■ REQUIREMENT 1
From the news item on Malaysia's role in the southern Thailand peace talks, reproduce everything from "Since 2015 Malaysia, under" down to "of the talks.".
■ REQUIREMENT 2
In one to three sentences, explain why the news item on Malaysia's role in the southern Thailand peace talks says there were questions about Kuala Lumpur continuing as a peace broker.

■ DOCUMENT SEGMENT
________

Malaysia’s new government will carry on with the country’s role in brokering peace talks between the Thai government and Deep South rebels, Prime Minister Mahathir Mohamad indicated Monday.

Since 2015 Malaysia, under then-Prime Minister Najib Razak, facilitated several rounds of exploratory peace talks in Kuala Lumpur between the Thai military government and MARA Patani, a panel representing armed insurgent groups in Thailand’s Malay-speaking southern border region.

But after a new government took over in Malaysia last month, questions arose about whether Kuala Lumpur would continue acting as a peace broker.

During a press conference in Kuala Lumpur Monday night, when a BenarNews reporter asked Mahathir whether his administration would continue the previous government’s effort in brokering peace talks in southern Thailand, the prime minister replied, “Yes … yes, we are.”

After the press conference, the reporter asked Mahathir whether he would name a new negotiator to represent Malaysia as a facilitator of the talks.

“We will announce later,” Mahathir said.

________

■ DATASET RECORDS
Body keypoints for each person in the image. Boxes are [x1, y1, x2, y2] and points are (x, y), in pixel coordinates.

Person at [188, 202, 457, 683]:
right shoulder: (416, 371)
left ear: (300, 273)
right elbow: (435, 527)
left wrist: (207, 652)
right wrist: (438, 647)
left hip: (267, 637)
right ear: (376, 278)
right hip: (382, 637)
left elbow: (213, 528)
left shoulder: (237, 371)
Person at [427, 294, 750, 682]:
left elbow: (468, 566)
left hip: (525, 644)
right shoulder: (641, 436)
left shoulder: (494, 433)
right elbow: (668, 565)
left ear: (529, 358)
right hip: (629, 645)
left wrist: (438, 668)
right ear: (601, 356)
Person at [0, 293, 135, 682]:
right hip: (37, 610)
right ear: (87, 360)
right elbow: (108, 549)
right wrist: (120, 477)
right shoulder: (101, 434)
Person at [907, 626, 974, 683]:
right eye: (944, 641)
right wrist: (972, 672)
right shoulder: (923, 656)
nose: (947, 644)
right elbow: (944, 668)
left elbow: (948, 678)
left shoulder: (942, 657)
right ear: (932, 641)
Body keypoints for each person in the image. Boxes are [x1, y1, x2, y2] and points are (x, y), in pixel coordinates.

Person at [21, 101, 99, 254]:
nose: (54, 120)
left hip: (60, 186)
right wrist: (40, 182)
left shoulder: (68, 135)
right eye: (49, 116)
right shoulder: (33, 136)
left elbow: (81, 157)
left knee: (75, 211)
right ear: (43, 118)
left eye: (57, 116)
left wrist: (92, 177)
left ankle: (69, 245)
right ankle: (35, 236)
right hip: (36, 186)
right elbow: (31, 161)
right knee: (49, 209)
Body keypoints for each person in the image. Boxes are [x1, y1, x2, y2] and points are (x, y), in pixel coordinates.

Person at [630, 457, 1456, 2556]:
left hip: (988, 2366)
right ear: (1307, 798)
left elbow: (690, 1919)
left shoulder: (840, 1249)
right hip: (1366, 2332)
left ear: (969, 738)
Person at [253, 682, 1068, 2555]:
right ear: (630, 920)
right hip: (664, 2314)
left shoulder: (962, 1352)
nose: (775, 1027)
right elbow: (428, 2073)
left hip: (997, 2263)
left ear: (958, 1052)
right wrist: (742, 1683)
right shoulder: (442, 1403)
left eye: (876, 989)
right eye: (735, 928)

________

■ RESPONSE BOX 1
Since 2015 Malaysia, under then-Prime Minister Najib Razak, facilitated several rounds of exploratory peace talks in Kuala Lumpur between the Thai military government and MARA Patani, a panel representing armed insurgent groups in Thailand’s Malay-speaking southern border region.

But after a new government took over in Malaysia last month, questions arose about whether Kuala Lumpur would continue acting as a peace broker.

During a press conference in Kuala Lumpur Monday night, when a BenarNews reporter asked Mahathir whether his administration would continue the previous government’s effort in brokering peace talks in southern Thailand, the prime minister replied, “Yes … yes, we are.”

After the press conference, the reporter asked Mahathir whether he would name a new negotiator to represent Malaysia as a facilitator of the talks.

■ RESPONSE BOX 2
The questions arose because a new government took over in Malaysia last month. The talks had been facilitated since 2015 under the previous prime minister, Najib Razak.